Required work |
Repeat all of the entries, please, keeping each line exact.

* * * * * * * * *

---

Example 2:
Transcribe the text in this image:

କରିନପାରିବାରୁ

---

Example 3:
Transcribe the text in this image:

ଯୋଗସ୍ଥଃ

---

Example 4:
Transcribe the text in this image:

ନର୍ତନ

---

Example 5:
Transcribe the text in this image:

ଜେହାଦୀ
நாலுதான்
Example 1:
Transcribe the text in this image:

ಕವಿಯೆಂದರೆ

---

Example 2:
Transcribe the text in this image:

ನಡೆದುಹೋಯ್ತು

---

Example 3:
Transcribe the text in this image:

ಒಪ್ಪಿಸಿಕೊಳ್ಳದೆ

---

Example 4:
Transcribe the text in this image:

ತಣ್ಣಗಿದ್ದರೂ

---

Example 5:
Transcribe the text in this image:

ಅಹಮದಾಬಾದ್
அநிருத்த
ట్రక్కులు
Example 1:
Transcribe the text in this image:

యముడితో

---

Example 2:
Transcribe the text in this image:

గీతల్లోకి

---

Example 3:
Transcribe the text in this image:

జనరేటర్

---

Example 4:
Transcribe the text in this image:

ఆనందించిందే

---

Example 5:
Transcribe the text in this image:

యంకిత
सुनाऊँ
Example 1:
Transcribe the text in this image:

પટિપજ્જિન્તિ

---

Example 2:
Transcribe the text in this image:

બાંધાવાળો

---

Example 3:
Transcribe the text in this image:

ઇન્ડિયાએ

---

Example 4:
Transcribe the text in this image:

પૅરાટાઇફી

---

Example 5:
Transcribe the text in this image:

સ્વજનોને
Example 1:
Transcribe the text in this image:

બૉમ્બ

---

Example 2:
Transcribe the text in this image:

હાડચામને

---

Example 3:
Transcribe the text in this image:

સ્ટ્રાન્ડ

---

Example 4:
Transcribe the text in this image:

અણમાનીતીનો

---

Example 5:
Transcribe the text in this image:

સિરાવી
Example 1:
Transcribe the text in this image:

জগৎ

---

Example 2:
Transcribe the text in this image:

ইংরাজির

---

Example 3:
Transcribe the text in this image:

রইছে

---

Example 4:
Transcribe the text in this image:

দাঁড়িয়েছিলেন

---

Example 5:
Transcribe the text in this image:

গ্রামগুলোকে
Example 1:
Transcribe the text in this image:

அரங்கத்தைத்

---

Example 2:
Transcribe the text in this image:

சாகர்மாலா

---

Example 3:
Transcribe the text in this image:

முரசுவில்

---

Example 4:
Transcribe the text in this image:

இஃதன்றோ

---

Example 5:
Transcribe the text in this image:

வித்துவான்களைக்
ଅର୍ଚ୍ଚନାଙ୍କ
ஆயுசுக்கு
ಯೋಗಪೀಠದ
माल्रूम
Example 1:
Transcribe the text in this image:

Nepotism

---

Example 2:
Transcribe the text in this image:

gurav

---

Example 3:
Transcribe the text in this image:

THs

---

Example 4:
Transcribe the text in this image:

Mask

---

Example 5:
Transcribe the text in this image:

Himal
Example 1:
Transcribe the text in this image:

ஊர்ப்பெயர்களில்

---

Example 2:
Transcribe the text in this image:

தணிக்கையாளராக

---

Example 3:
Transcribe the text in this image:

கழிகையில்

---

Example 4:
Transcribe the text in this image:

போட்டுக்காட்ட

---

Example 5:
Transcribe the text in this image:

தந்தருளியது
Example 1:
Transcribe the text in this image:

* * * * * * * * *

Exercise solution |
---

Example 2:
Transcribe the text in this image:

କରିନପାରିବାରୁ

---

Example 3:
Transcribe the text in this image:

ଯୋଗସ୍ଥଃ

---

Example 4:
Transcribe the text in this image:

ନର୍ତନ

---

Example 5:
Transcribe the text in this image:

ଜେହାଦୀ
நாலுதான்
Example 1:
Transcribe the text in this image:

ಕವಿಯೆಂದರೆ

---

Example 2:
Transcribe the text in this image:

ನಡೆದುಹೋಯ್ತು

---

Example 3:
Transcribe the text in this image:

ಒಪ್ಪಿಸಿಕೊಳ್ಳದೆ

---

Example 4:
Transcribe the text in this image:

ತಣ್ಣಗಿದ್ದರೂ

---

Example 5:
Transcribe the text in this image:

ಅಹಮದಾಬಾದ್
அநிருத்த
ట్రక్కులు
Example 1:
Transcribe the text in this image:

యముడితో

---

Example 2:
Transcribe the text in this image:

గీతల్లోకి

---

Example 3:
Transcribe the text in this image:

జనరేటర్

---

Example 4:
Transcribe the text in this image:

ఆనందించిందే

---

Example 5:
Transcribe the text in this image:

యంకిత
सुनाऊँ
Example 1:
Transcribe the text in this image:

પટિપજ્જિન્તિ

---

Example 2:
Transcribe the text in this image:

બાંધાવાળો

---

Example 3:
Transcribe the text in this image:

ઇન્ડિયાએ

---

Example 4:
Transcribe the text in this image:

પૅરાટાઇફી

---

Example 5:
Transcribe the text in this image:

સ્વજનોને
Example 1:
Transcribe the text in this image:

બૉમ્બ

---

Example 2:
Transcribe the text in this image:

હાડચામને

---

Example 3:
Transcribe the text in this image:

સ્ટ્રાન્ડ

---

Example 4:
Transcribe the text in this image:

અણમાનીતીનો

---

Example 5:
Transcribe the text in this image:

સિરાવી
Example 1:
Transcribe the text in this image:

জগৎ

---

Example 2:
Transcribe the text in this image:

ইংরাজির

---

Example 3:
Transcribe the text in this image:

রইছে

---

Example 4:
Transcribe the text in this image:

দাঁড়িয়েছিলেন

---

Example 5:
Transcribe the text in this image:

গ্রামগুলোকে
Example 1:
Transcribe the text in this image:

அரங்கத்தைத்

---

Example 2:
Transcribe the text in this image:

சாகர்மாலா

---

Example 3:
Transcribe the text in this image:

முரசுவில்

---

Example 4:
Transcribe the text in this image:

இஃதன்றோ

---

Example 5:
Transcribe the text in this image:

வித்துவான்களைக்
ଅର୍ଚ୍ଚନାଙ୍କ
ஆயுசுக்கு
ಯೋಗಪೀಠದ
माल्रूम
Example 1:
Transcribe the text in this image:

Nepotism

---

Example 2:
Transcribe the text in this image:

gurav

---

Example 3:
Transcribe the text in this image:

THs

---

Example 4:
Transcribe the text in this image:

Mask

---

Example 5:
Transcribe the text in this image:

Himal
Example 1:
Transcribe the text in this image:

ஊர்ப்பெயர்களில்

---

Example 2:
Transcribe the text in this image:

தணிக்கையாளராக

---

Example 3:
Transcribe the text in this image:

கழிகையில்

---

Example 4:
Transcribe the text in this image:

போட்டுக்காட்ட

---

Example 5:
Transcribe the text in this image:

தந்தருளியது
Example 1:
Transcribe the text in this image:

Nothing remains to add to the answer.